Барочный исторический роман словно делает заимствования у исторической хроники, и в ином случае эти заимствования бывают похожи как две капли воды на тон хроники, безличный, хронологически упорядочивающий события. Но и барочный роман редко ограничивается сухой реляцией (а, как видно даже на примере из суховатого Буххольца, пропускает всякие исторические «сведения» через призму личности, пусть наисхематичнейше очерченной, — как «господин Кай Фабий»). Притом реляция великолепно служит ему для разметки географических контуров (поистине головокружительных!) романного сюжета, а такие контуры тем просторней, чем фантастичней в их пределах обращение с самой буквой истории. Такой роман часто механически объединяет реальную историю и вымысел, ясно сознавая, что никакого обмана и введения в заблуждение тут, собственно, не может быть.
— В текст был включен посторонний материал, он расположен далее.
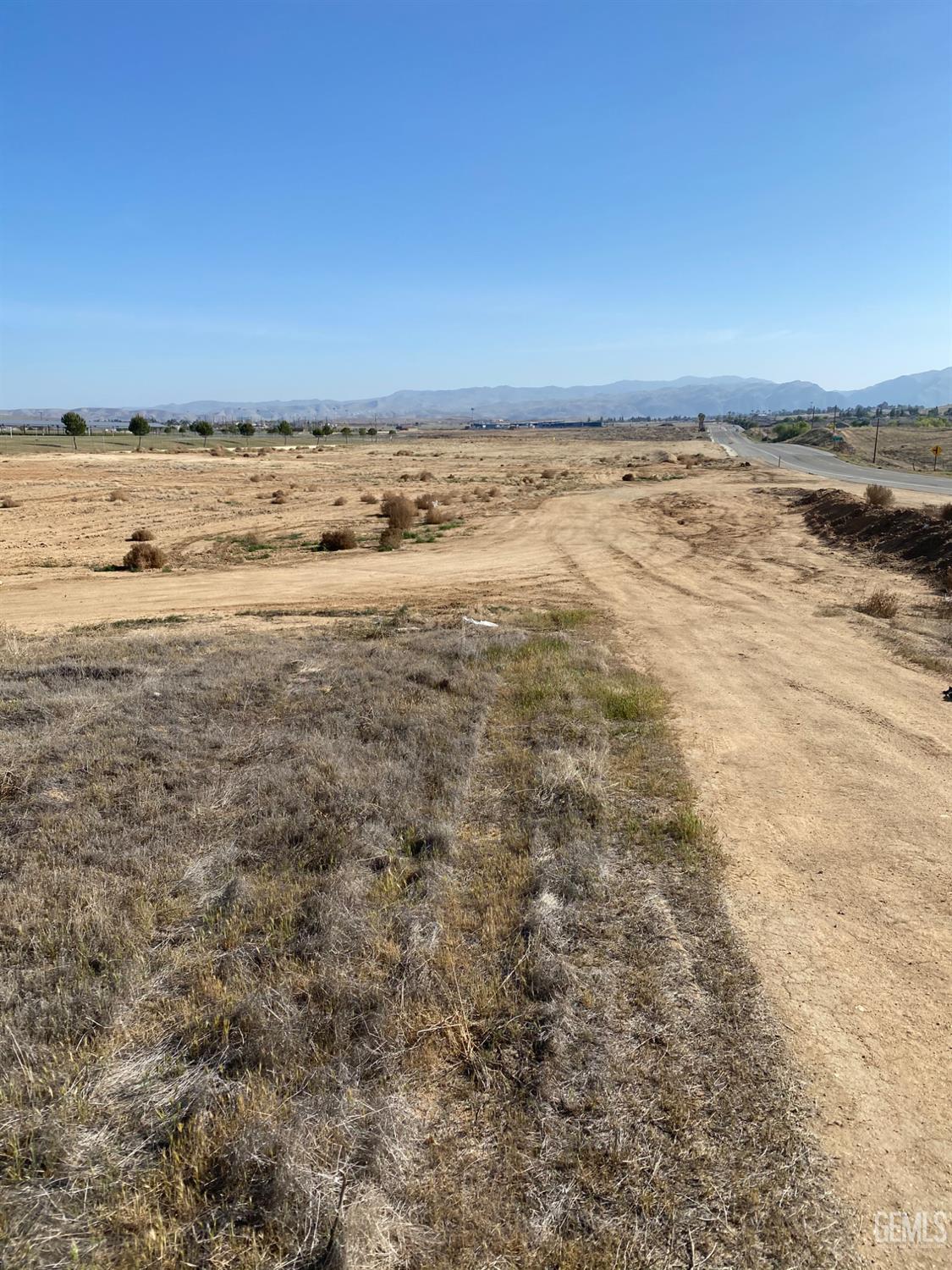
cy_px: 635
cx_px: 476
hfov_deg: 53.1
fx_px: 953
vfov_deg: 67.3
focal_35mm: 26
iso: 32
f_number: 1.8
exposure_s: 1/3300
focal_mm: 4.25
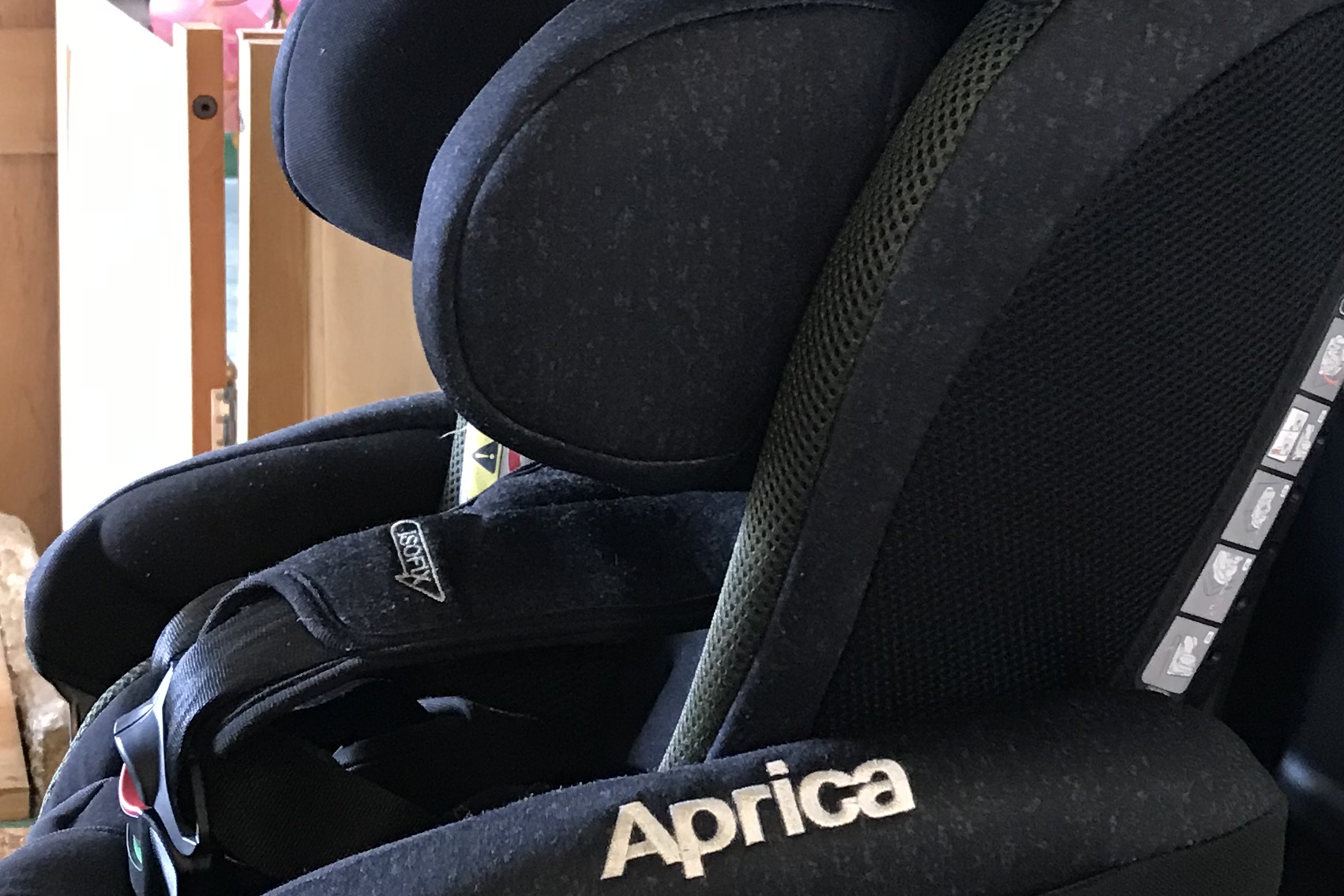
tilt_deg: -13.4
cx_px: 783
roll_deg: -1.8
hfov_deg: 29.2
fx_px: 2575
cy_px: 364
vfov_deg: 19.7
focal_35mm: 69
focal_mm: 3.99
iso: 80
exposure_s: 1/17
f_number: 1.8
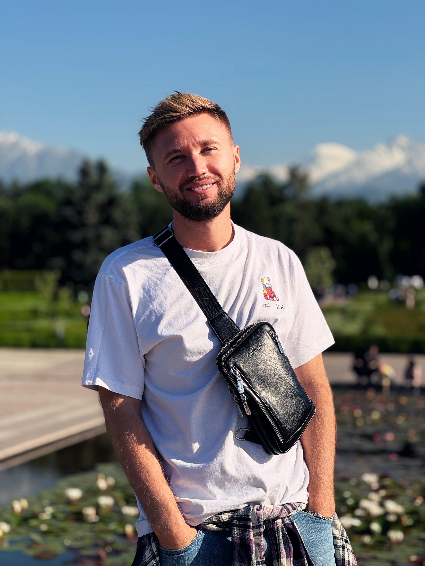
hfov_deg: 19.1
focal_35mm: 77
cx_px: 212
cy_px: 283
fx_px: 1260
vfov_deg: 25.3
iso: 25
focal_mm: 9
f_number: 2.8
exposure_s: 1/752
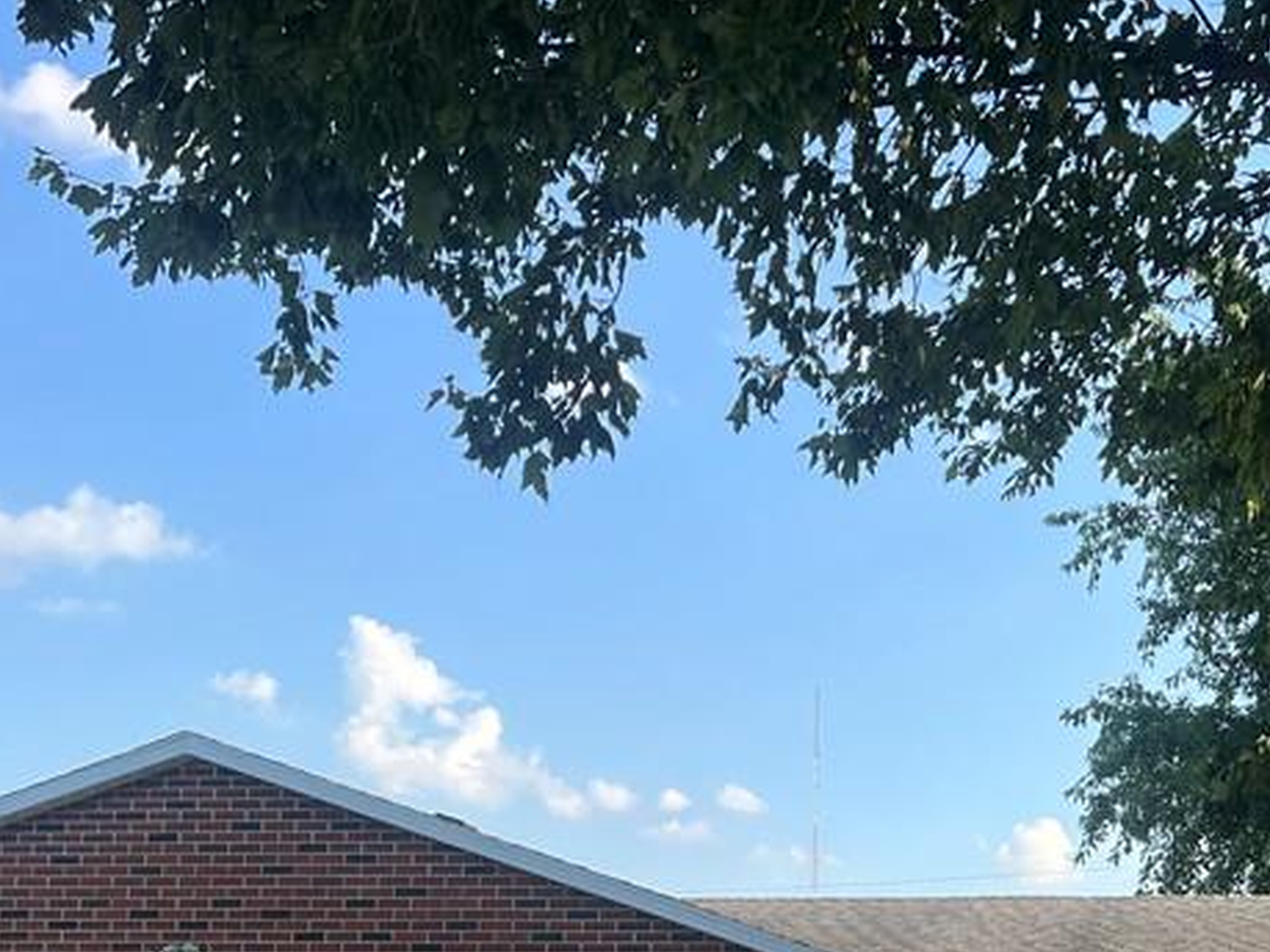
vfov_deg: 24.0
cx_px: 924
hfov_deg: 32.7
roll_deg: -1.1
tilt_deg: +4.3
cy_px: 966
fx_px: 2127
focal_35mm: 58
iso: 50
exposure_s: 1/1412
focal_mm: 5.7
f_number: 1.5
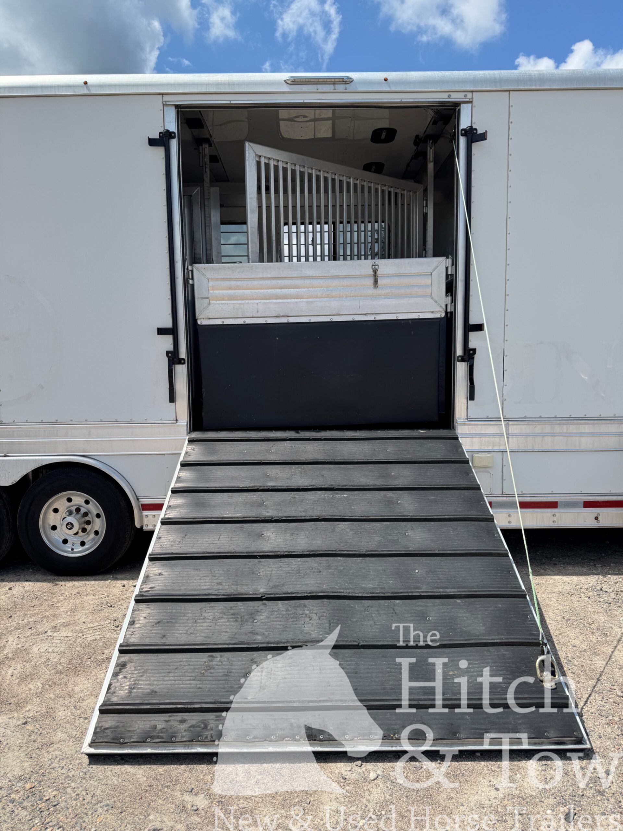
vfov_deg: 71.6
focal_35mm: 24
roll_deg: +1.4
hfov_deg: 56.8
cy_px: 416
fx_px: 576
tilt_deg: -3.3
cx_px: 312
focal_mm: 6.76
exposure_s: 1/4950
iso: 80
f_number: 1.78
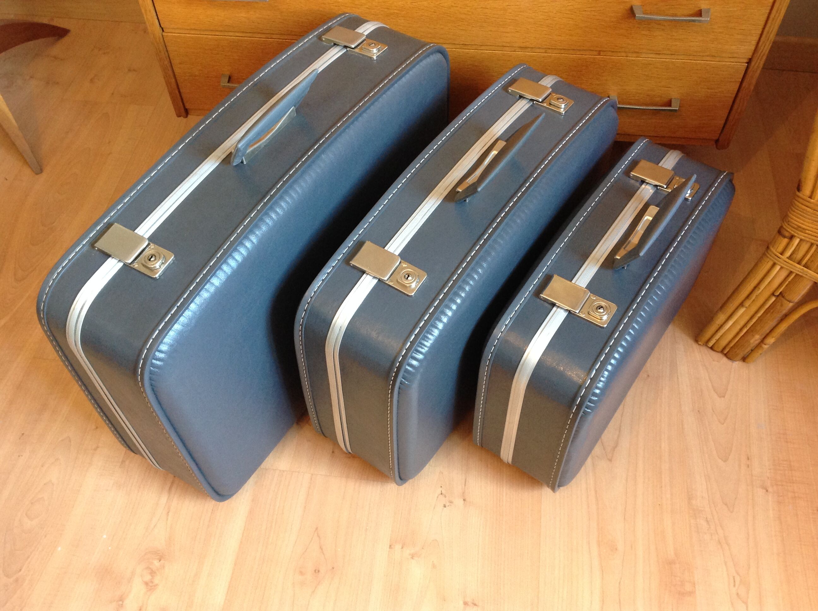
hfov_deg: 52.7
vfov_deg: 40.6
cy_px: 306
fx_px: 826
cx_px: 409
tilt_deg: -54.6
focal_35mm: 35
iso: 160
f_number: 2.4
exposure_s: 1/15
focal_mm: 4.28
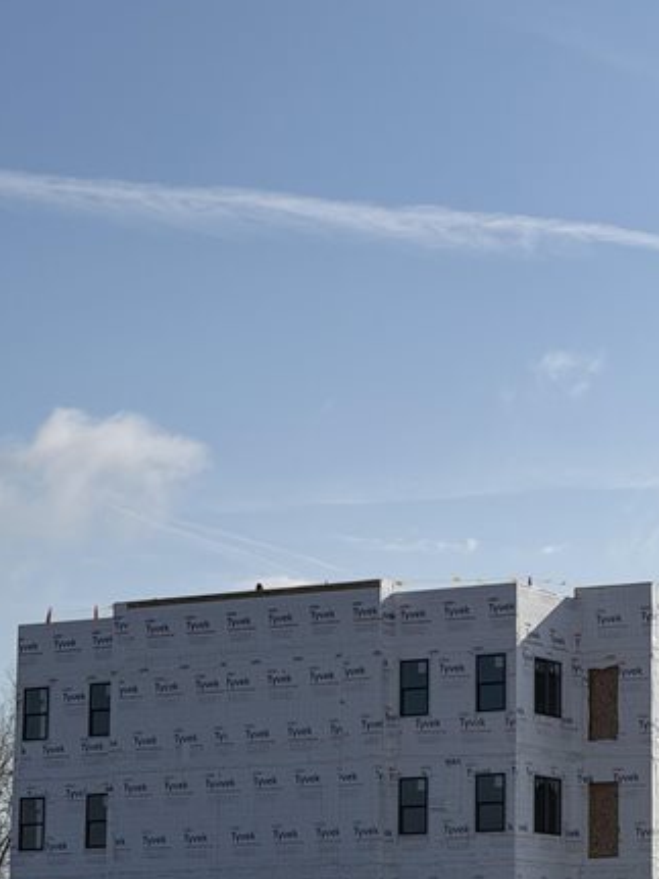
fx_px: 2717
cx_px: 598
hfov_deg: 13.7
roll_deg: +0.1
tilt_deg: +8.5
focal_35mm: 107
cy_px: 571
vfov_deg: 18.3
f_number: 1.78
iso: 64
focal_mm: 6.76
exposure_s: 1/13333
Смыкая стиль реляции или хроники и поэтически-творящую фантазию, роман сразу же должен начать размыкать их, т. е. поднимать стиль хроники до уровня романного слова, как это получалось у Биркена. Реляция (даже о самых исторически реальных событиях) должна сразу же начать обнаруживать свой мнимый характер в рамках романа, потому что ее задача — не собственно информация, а прочерчивание внутри романа того — уже отнюдь не мнимого — пунктира историчности, который ставит всю романную действительность на твердую почву реальности. Мнимая реляция обеспечивает реальность образа действительности в романе — по меньшей мере открывает путь к нему. Барочный роман от романа последующих времен отличается, правда, тем, что его прямая учено-историческая функция наделяет всякий факт, попавший в роман, неким весом в себе, припечатывает его как «сведение», как нечто полезное, тем не менее романное слово объективно уже устремилось прочь от такого универсализма функций. Уже сам барочный роман плетет узоры фантазии вокруг пунктира истории.